- **Problem to solve**
Reproduce the data word for word, from its first line through the line holding "scientific name: Danaus genutia", both ends included.

######

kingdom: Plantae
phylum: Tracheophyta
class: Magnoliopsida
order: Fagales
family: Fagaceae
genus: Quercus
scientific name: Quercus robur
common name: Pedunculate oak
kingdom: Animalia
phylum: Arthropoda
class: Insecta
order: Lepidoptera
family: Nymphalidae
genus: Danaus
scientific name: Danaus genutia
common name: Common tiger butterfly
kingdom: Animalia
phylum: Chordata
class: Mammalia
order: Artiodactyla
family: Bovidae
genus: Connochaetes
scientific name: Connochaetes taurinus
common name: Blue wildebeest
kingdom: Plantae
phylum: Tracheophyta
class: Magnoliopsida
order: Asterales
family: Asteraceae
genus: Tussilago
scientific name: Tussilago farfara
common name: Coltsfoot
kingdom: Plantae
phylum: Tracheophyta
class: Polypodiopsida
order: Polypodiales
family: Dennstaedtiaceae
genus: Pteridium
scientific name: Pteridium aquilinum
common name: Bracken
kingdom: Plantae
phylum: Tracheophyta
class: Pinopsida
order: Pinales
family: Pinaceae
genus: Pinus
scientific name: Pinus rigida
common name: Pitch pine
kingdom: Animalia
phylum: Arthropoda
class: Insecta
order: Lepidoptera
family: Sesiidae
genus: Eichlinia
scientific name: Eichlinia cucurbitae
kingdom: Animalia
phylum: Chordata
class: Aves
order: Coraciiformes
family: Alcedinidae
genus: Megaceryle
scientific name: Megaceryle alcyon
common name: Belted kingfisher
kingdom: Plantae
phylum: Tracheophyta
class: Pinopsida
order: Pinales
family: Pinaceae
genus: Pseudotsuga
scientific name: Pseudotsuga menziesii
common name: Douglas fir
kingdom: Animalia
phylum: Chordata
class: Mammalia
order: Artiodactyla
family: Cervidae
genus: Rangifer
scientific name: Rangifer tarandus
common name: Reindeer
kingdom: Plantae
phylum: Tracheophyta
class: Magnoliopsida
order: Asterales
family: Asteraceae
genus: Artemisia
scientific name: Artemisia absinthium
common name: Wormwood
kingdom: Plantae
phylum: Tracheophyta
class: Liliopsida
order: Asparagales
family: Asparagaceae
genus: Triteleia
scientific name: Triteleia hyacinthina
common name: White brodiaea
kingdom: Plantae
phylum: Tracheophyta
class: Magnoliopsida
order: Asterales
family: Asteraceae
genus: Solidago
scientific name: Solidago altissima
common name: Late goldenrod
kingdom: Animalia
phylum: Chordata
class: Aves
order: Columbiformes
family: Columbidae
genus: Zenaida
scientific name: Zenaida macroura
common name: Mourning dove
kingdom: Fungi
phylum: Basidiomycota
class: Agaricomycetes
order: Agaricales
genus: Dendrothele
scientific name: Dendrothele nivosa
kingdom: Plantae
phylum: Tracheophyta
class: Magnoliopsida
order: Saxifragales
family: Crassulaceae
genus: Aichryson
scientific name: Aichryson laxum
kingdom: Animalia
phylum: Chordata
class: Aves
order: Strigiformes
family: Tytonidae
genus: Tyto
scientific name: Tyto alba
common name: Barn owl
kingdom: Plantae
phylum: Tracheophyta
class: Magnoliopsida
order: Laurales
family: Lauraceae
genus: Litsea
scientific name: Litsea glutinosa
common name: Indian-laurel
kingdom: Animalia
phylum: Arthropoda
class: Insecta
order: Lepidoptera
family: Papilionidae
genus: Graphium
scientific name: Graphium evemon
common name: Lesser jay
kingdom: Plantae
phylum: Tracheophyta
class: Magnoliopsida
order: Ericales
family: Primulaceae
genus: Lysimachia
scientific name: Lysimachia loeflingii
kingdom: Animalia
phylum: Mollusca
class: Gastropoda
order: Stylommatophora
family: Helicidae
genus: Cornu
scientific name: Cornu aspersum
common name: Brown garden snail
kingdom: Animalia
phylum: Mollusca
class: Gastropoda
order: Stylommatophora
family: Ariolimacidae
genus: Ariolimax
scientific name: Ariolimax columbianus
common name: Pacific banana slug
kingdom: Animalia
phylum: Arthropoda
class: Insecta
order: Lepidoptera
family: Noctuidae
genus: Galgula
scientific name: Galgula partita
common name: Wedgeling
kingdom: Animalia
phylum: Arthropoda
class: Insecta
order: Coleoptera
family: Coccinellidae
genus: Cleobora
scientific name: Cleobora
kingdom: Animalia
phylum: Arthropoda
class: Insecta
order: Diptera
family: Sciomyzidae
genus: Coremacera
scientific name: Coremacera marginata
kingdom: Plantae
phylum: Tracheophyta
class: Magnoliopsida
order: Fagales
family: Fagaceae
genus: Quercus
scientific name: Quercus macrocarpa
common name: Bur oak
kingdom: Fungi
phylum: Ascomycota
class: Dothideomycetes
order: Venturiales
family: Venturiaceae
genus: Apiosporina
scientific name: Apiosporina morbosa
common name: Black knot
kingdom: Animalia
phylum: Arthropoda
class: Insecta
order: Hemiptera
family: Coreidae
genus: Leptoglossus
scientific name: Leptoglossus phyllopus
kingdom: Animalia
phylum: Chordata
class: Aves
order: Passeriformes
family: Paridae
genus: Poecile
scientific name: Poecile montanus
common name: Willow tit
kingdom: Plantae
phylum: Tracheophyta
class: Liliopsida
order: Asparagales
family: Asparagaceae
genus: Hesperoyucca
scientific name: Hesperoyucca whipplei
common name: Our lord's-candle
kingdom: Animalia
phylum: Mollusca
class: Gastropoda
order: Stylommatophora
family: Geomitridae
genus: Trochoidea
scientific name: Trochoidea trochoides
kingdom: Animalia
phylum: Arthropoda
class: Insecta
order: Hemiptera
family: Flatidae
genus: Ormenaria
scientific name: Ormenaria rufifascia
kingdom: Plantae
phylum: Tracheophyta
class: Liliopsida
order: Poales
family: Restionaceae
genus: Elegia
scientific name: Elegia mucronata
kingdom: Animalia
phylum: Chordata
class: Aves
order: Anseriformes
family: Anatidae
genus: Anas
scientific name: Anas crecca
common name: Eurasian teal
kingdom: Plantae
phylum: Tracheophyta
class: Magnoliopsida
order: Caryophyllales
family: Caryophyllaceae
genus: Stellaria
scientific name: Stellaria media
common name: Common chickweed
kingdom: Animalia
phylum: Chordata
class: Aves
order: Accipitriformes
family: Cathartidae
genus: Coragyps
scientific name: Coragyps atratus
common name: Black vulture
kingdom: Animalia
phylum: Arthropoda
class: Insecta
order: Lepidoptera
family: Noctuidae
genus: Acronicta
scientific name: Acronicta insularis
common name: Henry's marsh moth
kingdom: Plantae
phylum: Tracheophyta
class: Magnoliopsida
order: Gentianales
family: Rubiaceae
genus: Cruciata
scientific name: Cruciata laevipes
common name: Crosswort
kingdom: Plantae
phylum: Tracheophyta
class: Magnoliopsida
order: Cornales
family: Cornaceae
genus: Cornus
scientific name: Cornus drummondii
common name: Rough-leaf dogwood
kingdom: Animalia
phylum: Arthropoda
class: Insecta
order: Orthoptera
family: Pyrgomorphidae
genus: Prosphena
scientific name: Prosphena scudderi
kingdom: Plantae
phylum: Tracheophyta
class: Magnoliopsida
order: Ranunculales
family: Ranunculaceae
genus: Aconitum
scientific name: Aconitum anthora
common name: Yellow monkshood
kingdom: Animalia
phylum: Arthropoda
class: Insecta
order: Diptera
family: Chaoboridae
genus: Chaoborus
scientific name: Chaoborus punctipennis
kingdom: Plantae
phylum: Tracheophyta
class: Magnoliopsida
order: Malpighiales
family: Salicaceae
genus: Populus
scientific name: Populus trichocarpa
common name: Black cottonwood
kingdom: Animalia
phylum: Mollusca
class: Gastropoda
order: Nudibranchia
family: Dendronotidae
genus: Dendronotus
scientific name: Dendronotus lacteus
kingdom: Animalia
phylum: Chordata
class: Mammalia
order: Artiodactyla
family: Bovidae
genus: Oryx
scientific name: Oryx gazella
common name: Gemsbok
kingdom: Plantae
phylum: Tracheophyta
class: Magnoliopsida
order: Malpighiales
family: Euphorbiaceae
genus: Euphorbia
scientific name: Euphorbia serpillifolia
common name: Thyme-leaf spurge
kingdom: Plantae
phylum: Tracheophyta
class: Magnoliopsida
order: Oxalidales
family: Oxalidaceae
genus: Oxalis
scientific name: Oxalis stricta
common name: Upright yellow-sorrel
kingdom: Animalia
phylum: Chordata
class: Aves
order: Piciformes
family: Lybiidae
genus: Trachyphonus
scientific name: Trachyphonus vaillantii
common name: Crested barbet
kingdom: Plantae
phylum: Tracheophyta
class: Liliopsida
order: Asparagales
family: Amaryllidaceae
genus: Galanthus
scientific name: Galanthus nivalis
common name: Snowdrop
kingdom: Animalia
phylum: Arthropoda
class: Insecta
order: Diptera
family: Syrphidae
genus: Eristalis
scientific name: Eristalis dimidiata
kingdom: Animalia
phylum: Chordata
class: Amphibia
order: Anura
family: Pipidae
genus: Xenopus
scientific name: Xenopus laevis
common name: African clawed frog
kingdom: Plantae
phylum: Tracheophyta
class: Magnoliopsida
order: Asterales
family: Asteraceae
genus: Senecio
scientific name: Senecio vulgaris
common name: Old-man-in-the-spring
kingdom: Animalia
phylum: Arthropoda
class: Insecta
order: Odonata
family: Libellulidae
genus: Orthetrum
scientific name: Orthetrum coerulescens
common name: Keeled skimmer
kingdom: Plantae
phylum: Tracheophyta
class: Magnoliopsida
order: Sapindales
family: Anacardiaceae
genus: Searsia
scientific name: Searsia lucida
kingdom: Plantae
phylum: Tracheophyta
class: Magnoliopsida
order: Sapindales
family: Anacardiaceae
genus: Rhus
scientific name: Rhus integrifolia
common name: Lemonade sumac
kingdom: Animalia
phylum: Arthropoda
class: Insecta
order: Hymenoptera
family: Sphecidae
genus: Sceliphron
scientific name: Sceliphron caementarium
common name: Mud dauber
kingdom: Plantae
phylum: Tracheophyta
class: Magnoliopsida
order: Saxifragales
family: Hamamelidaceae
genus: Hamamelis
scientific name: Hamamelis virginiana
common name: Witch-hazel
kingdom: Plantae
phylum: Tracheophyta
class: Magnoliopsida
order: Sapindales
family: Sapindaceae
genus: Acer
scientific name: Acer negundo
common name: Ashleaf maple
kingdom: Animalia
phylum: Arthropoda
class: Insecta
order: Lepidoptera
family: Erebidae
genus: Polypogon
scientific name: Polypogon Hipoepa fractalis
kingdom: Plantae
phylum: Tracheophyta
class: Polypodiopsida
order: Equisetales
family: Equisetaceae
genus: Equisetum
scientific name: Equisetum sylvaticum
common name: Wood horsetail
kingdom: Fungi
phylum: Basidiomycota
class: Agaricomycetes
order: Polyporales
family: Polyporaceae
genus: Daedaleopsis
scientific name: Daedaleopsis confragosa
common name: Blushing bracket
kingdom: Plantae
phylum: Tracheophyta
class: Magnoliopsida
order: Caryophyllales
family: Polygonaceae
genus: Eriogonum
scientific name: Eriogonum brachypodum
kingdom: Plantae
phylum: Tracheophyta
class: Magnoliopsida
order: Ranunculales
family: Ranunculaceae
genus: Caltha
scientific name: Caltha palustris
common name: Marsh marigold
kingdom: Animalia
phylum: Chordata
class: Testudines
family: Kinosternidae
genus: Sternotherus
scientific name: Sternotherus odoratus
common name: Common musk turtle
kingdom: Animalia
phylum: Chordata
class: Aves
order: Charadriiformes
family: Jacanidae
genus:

######

- **Result of the exercise**
kingdom: Plantae
phylum: Tracheophyta
class: Magnoliopsida
order: Fagales
family: Fagaceae
genus: Quercus
scientific name: Quercus robur
common name: Pedunculate oak
kingdom: Animalia
phylum: Arthropoda
class: Insecta
order: Lepidoptera
family: Nymphalidae
genus: Danaus
scientific name: Danaus genutia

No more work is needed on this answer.